■ What is expected ■
Give the stretch of the data from its start through the line containing "सर्वसिद्धिकर" as a JSON list of strings with one string per line, leaving out blank lines.

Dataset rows
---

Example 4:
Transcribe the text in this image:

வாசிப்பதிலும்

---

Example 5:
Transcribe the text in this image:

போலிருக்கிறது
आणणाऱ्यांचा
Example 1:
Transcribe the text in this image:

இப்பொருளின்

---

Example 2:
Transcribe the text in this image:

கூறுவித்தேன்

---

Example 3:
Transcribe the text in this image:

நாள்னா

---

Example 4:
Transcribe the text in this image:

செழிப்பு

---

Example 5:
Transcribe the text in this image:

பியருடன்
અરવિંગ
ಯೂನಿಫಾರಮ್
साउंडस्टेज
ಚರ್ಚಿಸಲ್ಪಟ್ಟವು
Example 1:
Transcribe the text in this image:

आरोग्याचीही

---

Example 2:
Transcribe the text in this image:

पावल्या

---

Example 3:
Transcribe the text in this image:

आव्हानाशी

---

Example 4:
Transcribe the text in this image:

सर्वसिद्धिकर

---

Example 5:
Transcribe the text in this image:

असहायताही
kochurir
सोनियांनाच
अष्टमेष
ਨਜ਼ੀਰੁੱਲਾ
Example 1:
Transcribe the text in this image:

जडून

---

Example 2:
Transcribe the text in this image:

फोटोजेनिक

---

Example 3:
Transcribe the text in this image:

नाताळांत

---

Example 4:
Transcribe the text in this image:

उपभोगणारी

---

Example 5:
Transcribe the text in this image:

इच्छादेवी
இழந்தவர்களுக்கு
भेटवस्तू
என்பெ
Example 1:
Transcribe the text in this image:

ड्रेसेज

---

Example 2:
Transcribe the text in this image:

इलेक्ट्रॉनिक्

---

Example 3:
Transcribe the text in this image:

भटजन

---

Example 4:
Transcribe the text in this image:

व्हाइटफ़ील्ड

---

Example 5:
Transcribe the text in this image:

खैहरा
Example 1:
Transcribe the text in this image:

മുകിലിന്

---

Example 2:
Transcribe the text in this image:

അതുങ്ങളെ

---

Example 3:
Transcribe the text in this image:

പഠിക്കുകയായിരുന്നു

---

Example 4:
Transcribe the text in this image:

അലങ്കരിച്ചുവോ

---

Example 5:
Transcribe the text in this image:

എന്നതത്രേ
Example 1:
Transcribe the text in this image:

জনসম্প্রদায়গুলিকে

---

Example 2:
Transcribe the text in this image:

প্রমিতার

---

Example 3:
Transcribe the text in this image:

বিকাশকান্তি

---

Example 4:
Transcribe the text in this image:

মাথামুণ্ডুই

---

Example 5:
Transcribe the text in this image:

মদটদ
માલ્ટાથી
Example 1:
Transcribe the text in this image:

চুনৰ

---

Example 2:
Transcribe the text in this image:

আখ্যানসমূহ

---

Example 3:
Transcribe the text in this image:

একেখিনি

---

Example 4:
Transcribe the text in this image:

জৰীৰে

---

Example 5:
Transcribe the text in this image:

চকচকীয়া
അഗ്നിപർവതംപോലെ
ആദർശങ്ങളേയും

■ The response ■
[
  "---",
  "Example 4:",
  "Transcribe the text in this image:",
  "வாசிப்பதிலும்",
  "---",
  "Example 5:",
  "Transcribe the text in this image:",
  "போலிருக்கிறது",
  "आणणाऱ्यांचा",
  "Example 1:",
  "Transcribe the text in this image:",
  "இப்பொருளின்",
  "---",
  "Example 2:",
  "Transcribe the text in this image:",
  "கூறுவித்தேன்",
  "---",
  "Example 3:",
  "Transcribe the text in this image:",
  "நாள்னா",
  "---",
  "Example 4:",
  "Transcribe the text in this image:",
  "செழிப்பு",
  "---",
  "Example 5:",
  "Transcribe the text in this image:",
  "பியருடன்",
  "અરવિંગ",
  "ಯೂನಿಫಾರಮ್",
  "साउंडस्टेज",
  "ಚರ್ಚಿಸಲ್ಪಟ್ಟವು",
  "Example 1:",
  "Transcribe the text in this image:",
  "आरोग्याचीही",
  "---",
  "Example 2:",
  "Transcribe the text in this image:",
  "पावल्या",
  "---",
  "Example 3:",
  "Transcribe the text in this image:",
  "आव्हानाशी",
  "---",
  "Example 4:",
  "Transcribe the text in this image:",
  "सर्वसिद्धिकर"
]